Um Luca ist diese Stille nicht nur, weil der Junge taub ist, sondern weil seine kleine Schwester gestorben ist, und er glaubt, es sei seine Schuld. Noch dazu ist das Verhältnis zu seinem Vater Evan distanziert und schwierig. Nicht zuletzt, weil Luca nicht ins scheinbar perfekte Familienidyll gepasst hat. Doch nun, wo die Mutter als systemrelevant gilt und sich nicht um ihren Jungen kümmern kann, kommen Vater und Sohn einander näher. Luca entdeckt sein Interesse für Meerestiere; die frische Luft und Bewegung lassen ihn aufblühen und natürlich spielen die unkonventionelle Grace und ihre Nichte keine unbedeutende Rolle dabei der ganzen Entwicklung:

"Der Mann aus der Stadt. Der war auch nicht glücklich. In seinen Augen lag etwas so Finsteres, dass mit ihren tiefsten Abgründen korrespondierte und Dinge ans Licht zerrte, die sie lieber vergessen hätte. Es wurde langsam wirklich zur Belästigung. Normalerweise hatte sie keinerlei Interesse an Menschen, aber er, sein scheuer kleiner Junge und jetzt auch noch das tote Mädchen drängten sich ständig in ihre Gedanken und färbten sie grau."

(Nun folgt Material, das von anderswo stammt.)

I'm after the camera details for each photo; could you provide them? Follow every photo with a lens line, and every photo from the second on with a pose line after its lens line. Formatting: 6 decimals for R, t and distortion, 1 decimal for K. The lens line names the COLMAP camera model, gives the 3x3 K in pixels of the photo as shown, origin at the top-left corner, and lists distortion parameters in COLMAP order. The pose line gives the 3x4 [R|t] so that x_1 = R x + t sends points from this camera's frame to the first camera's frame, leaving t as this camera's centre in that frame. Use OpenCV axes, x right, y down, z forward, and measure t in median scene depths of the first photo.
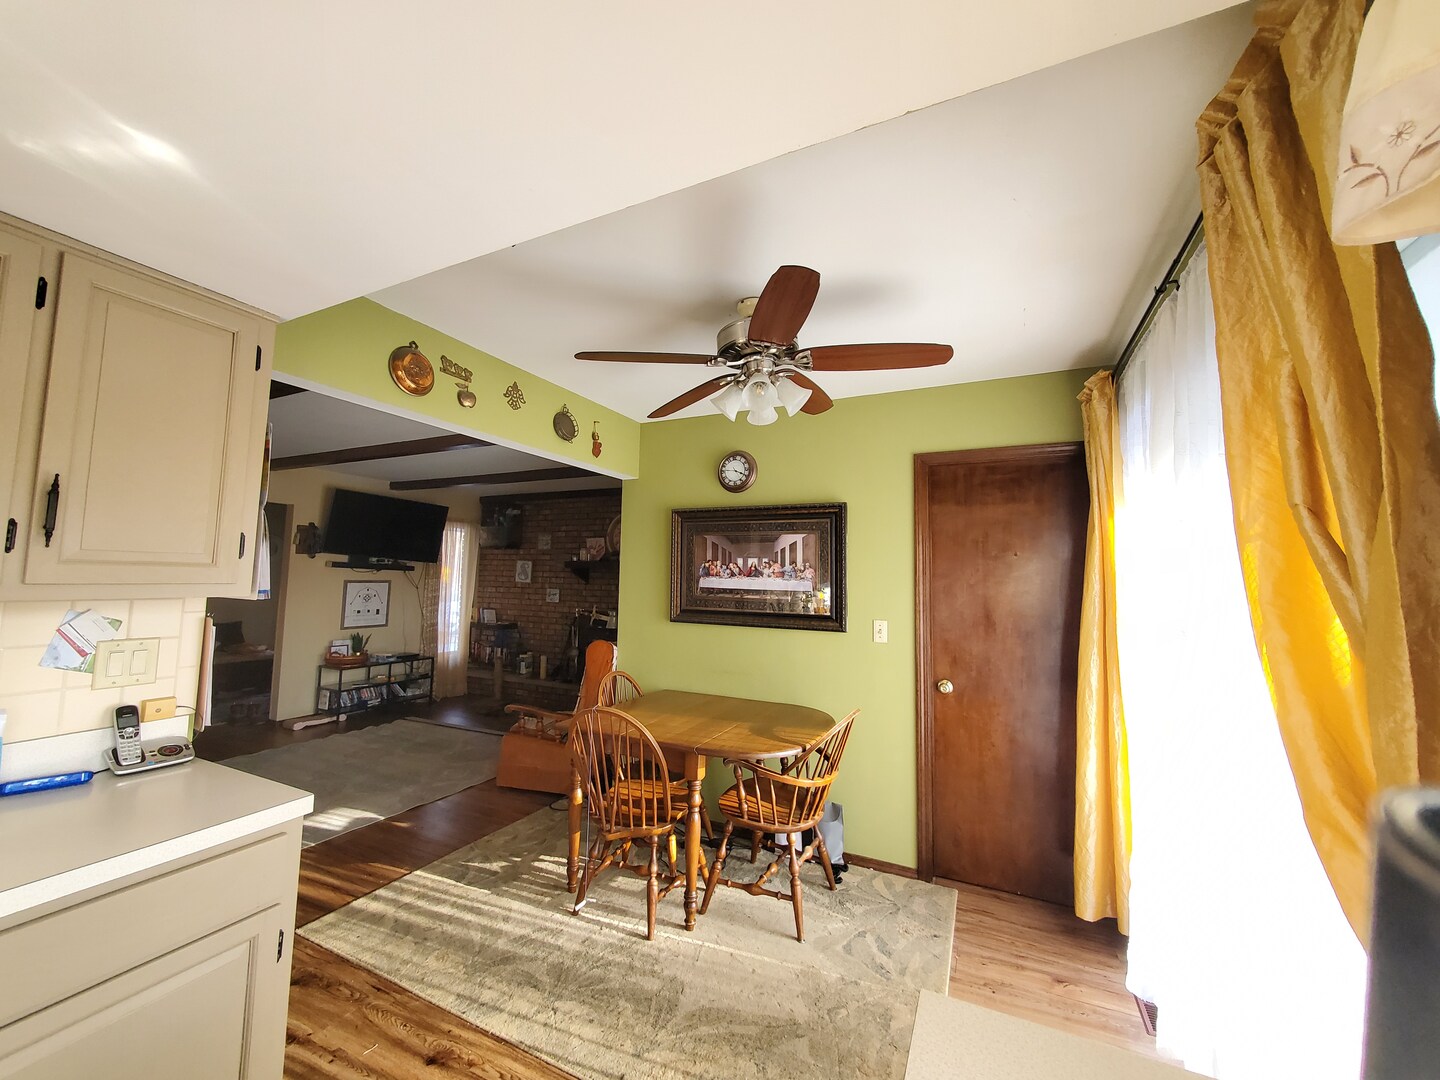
lens RADIAL K [[568.4, 0, 709.9], [0, 568.4, 530.2], [0, 0, 1]] dist [-0.001642, 0.000034]
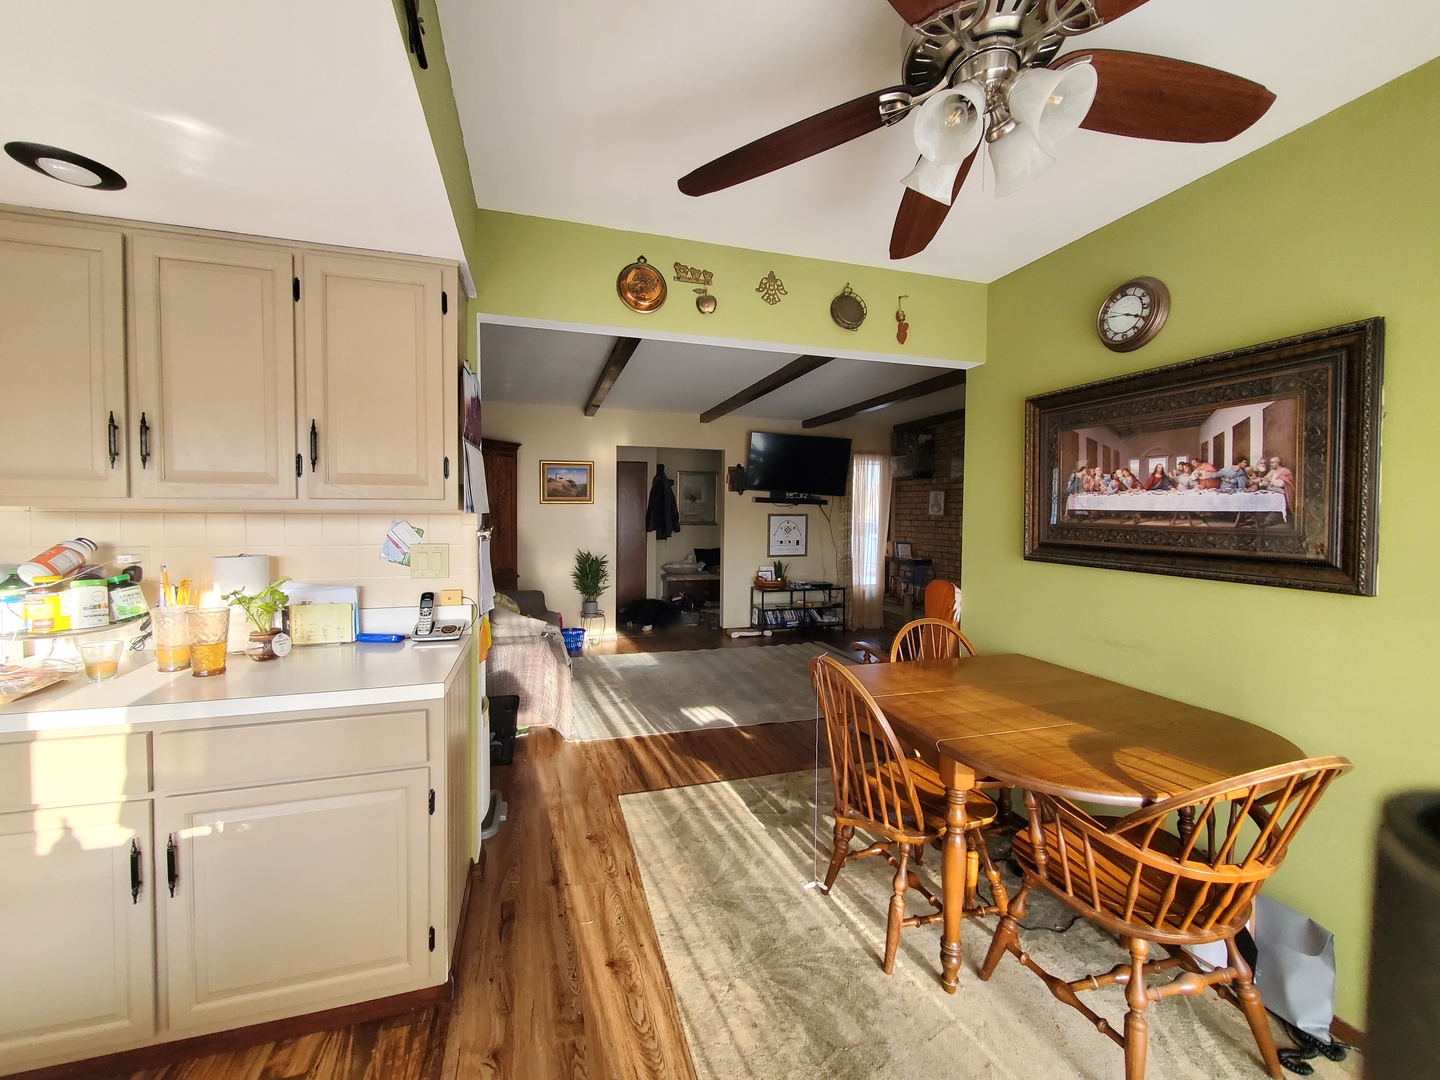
lens RADIAL K [[570.7, 0, 714.1], [0, 570.7, 530.5], [0, 0, 1]] dist [-0.005645, -0.000362]
pose [[0.683733, 0.008481, -0.729683, 0.186499], [0.069195, 0.994673, 0.076399, 0.045933], [0.726444, -0.102727, 0.679504, 0.255278]]
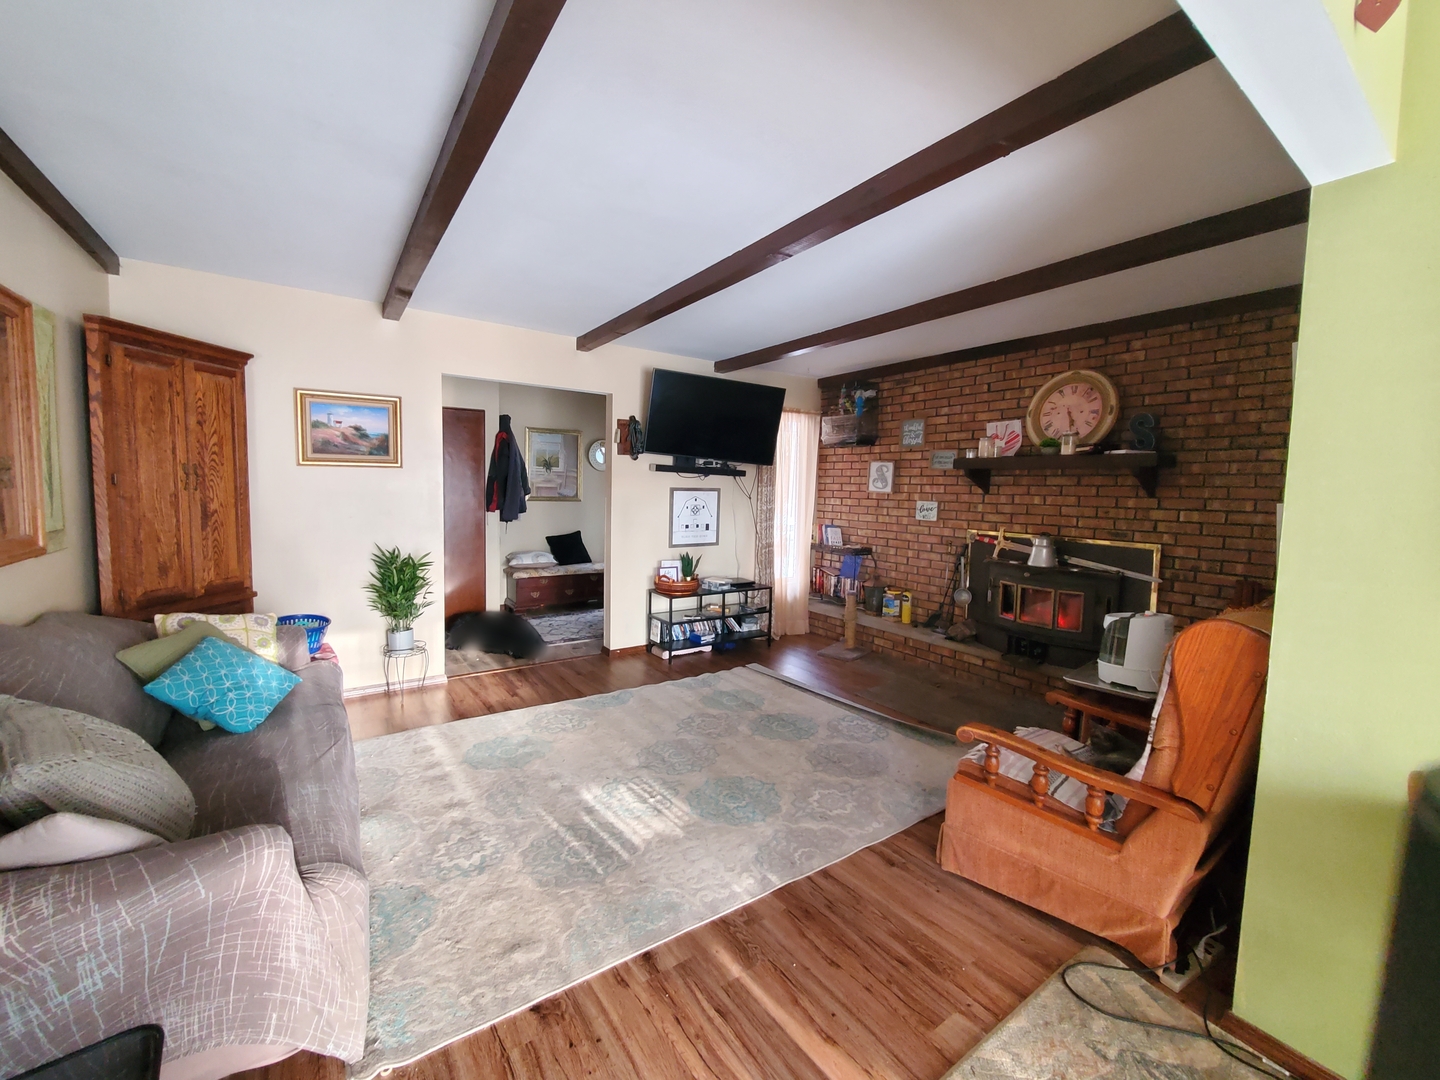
lens RADIAL K [[568.4, 0, 709.9], [0, 568.4, 530.2], [0, 0, 1]] dist [-0.001642, 0.000034]
pose [[0.869501, 0.035829, -0.492630, -0.325394], [0.038686, 0.989362, 0.140239, 0.061740], [0.492414, -0.140996, 0.858865, 0.545629]]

Was aus Grace und Abbie, Luca und seinem Vater Evan schließlich wird, welche dramatischen Ereignisse sie in Ballybrady noch überstehen müssen und ob sie am Ende doch noch ihr Glück (wieder-)finden, soll selbstverständlich nicht verraten werden. Fest steht aber, dass Roisin Maguire beim Studium für Kreatives Schreiben ihr Handwerk gelernt hat und es ihr gelungen ist, trotz vieler – auf den ersten Blick – durchaus bekannter Motive, einen überraschend frischen, witzigen und dabei herzerwärmenden Roman zu schreiben.